On vacation, hazing and impunity Daily Tribune

On vacation, hazing and impunity Featured

WE just came from a hectic vacation in Iloilo, Roxas, Jawili and Boracay. We flew roundabout Davao-Cebu-Iloilo by Philippine Airlines, as the Cebu Pacific direct flight schedule for Davao-Iloilo was inconvenient. I was to acquaint my wife Sylvia with the delights of each area’s famous seafood cuisine on this gastronomic tour. We decided we needed to do this with urgency, while still ambulatory and can still remember each other’s name. We rented a van at the Iloilo Airport to take us around the city for sightseeing. Iloilo was more beautiful than the last time I saw it. The Esplanade was something that Davao City Mayor Sara Duterte-Carpio can emulate for the Piapi district and Quezon Boulevard in her city, or in the Bankerohan area beside the Davao River. All it takes is the vaunted Duterte “political will” or short of it, punching her way through the quagmire of informal settlers.

Coastal Road turo-turo
But as to the main purpose of the tour, I will reprint my Facebook post: “Lunch in the Iloilo Coastal Road resto was a disaster! No diwal, no lobster, no fat alimango, the oysters were catatonic and the pasayan were anemic. And while eating, you have to compete with the ubiquitous flies. This is what I get for relying on a gourmet, our hired van driver to Roxas, who convinced us to eat at his favorite place. Hahaha! We definitely went to the wrong place. The Iloilo I knew was elegant, grand and snobbish! Well, win some, lose some. Babawi na lang kami in Roxas tonight with Jimmy.”

Jimmy San Agustin, my grade and high school classmate was the perfect host in Roxas, backed up by Tony Santos — his coffee buddy, an amiable man who gave us a 10-cent tour of the 770-hectare township right in Roxas City, owned by his son-in-law married to his graceful daughter Tina. He showed us the image of Christ on the highest promontory of Roxas, boasting that the statue was taller than the Cristo Redentor in Corcovado, Rio de Janeiro. Tony could be the perfect tour guide except for some minor flaws; “I don’t know!” was the standard answer to the four or five questions about the interesting sights and statistics: height of the Christ statue, name of the sculptor, how much it cost, who made the development plan of the township, etc. But this good and likable man gave us a river tour of his fishpond holdings.

**RECORD EXTRACTS:**

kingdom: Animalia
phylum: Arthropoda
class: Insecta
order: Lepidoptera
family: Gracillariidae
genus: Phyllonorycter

...

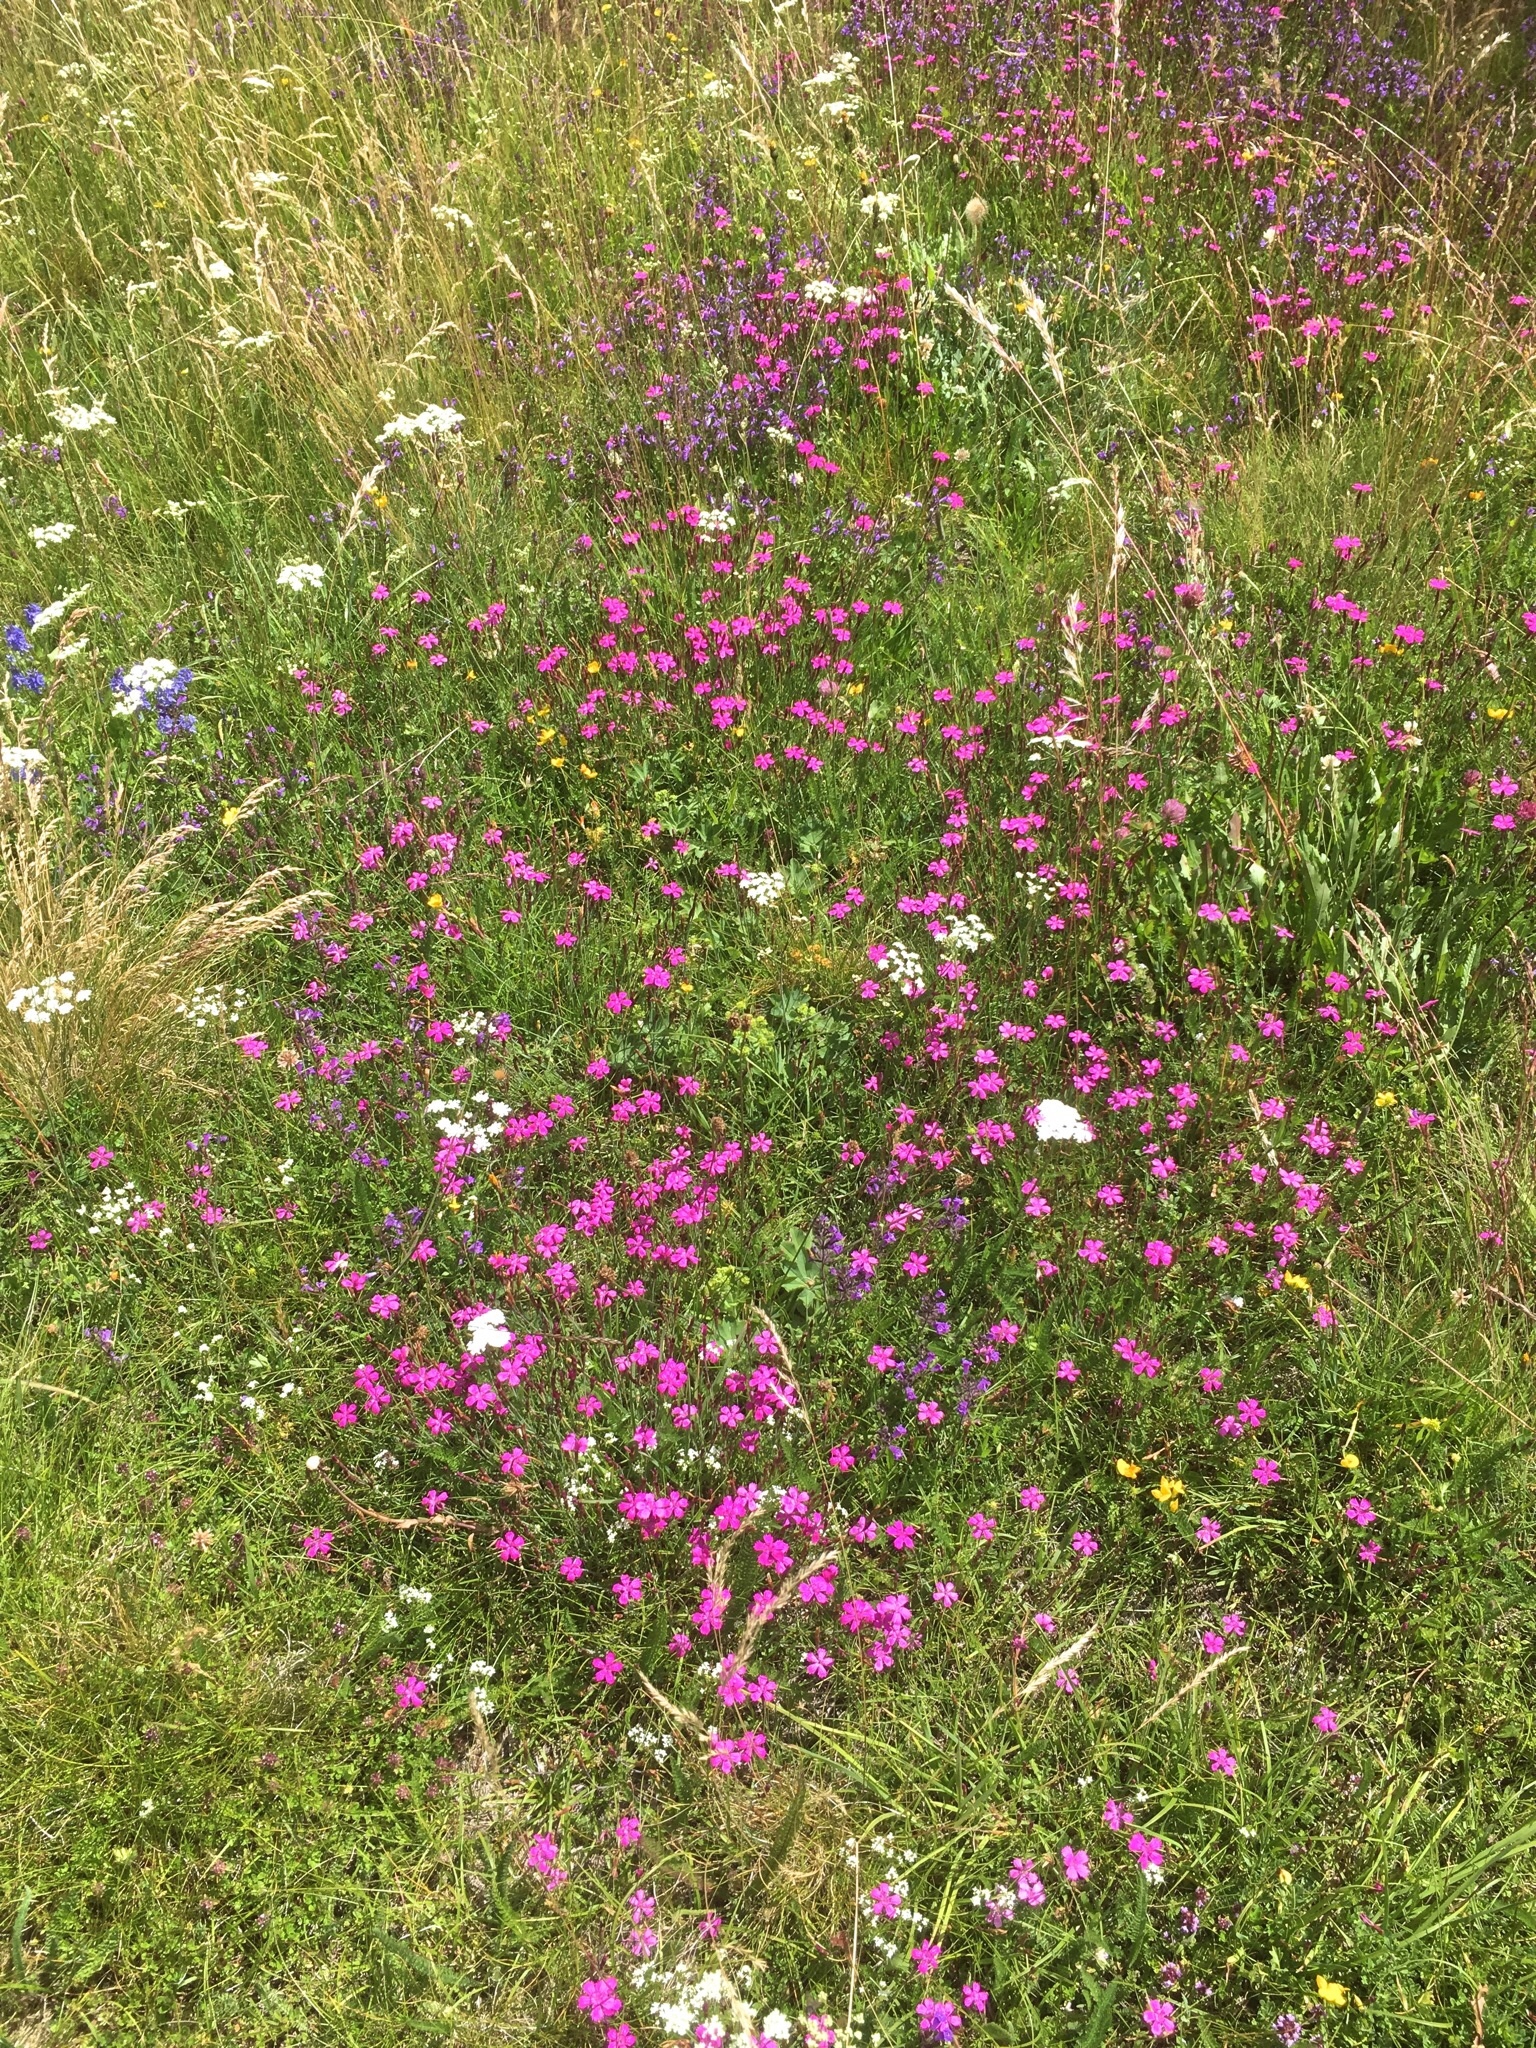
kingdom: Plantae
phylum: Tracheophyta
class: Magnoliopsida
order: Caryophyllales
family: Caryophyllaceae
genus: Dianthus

**EXERCISE DIRECTIONS:**
Pick up the column about the vacation in Iloilo and Roxas after its last sentence and keep writing it. The records were drawn from a separate source.

**FINAL RESULT:**
Intermarriage of cousins
Jimmy has to rely on his three wonderful ladies, wife Baby and daughters Liza and Mariel, to give us a better grasp of the history of the place. The first thing one learns in Roxas and the province of Capiz is that the landed gentry are practically all related. The San Agustin-Balgos families are kissing cousins of the Tirol-Kimpo-Carpio-Gonzales-Santos-Roxas, just to name a few. To preserve their vast landholdings, the old families in the Philippines intermarry. I suspect some incestuously, with offspring hidden in the proverbial attic rooms, just like the old European bluebloods.

But back to that which we came for, the crustacean offerings at Jawili, Jimmy’s idyllic beachfront resort with cascading waterfalls behind his property on the road to Kalibo, are to die for — fresh and succulent, raw oysters, fat crabs, pasayan, various seashells and cockles and yellow-corn-kernel-sized lato (seaweed). Apparently such abundance is chiefly caused by Capiz fronting the Sibuyan Sea to the north of Panay Island, where Jawili and other coastal towns are strategically located towards Caticlan, the jump-off point to Boracay.

Boracay – a political will
And Boracay is something to admire after the Deegong decided to close it for six months last year to clean up the area. As the country’s premier seaside resort, it had “become a cesspool” and an environmental blight with open sewers and untreated sewage leaking out to sea. Trash was everywhere and untrammeled beachfront construction of hotel, stores, bars and restaurant flaunted commerce over public order. This is a microcosm of the Filipino at his undisciplined worst. After DU30 exercised his stern leadership and political prerogatives over the objections of the merchants, hoteliers and local politicians — a certain sense of discipline has now descended on the resort island. Roads are being improved and sidewalks have been laid over for pedestrians. But the wide beaches with the famous white fine sand is still the main come-on. This is one of the Deegong’s successes in applying his iron fist toward the pre-eminence of the rule of law.

The culture of impunity
If only he could apply this toward the second part of this article. This time I write in anger at the impunity being displayed by our uniformed men sworn to protect the people and the Constitution. Even in the languid days in Boracay, one couldn’t escape the headlines of the torture and death of a Philippine Military Academy (PMA) plebe and the culture of abuse inculcated early on our cadets, our future protectors who follow the lead of officers like Sen. Ronald “Bato” dela Rosa and Gen. Oscar Albayalde, who see nothing wrong with hazing.

A declaration by Senator Bato, a PMA graduate himself and former chief of the Philippine National Police (PNP), admitted that hazing was one of the factors that made him “tough and disciplined” as an officer. “Tine-train ang mga tao diyan para maging warriors (People are trained there to become warriors).” Now we know where DU30’s “berdugo of tokhang’ acquired his chops and his cavalier attitude toward human rights abuses!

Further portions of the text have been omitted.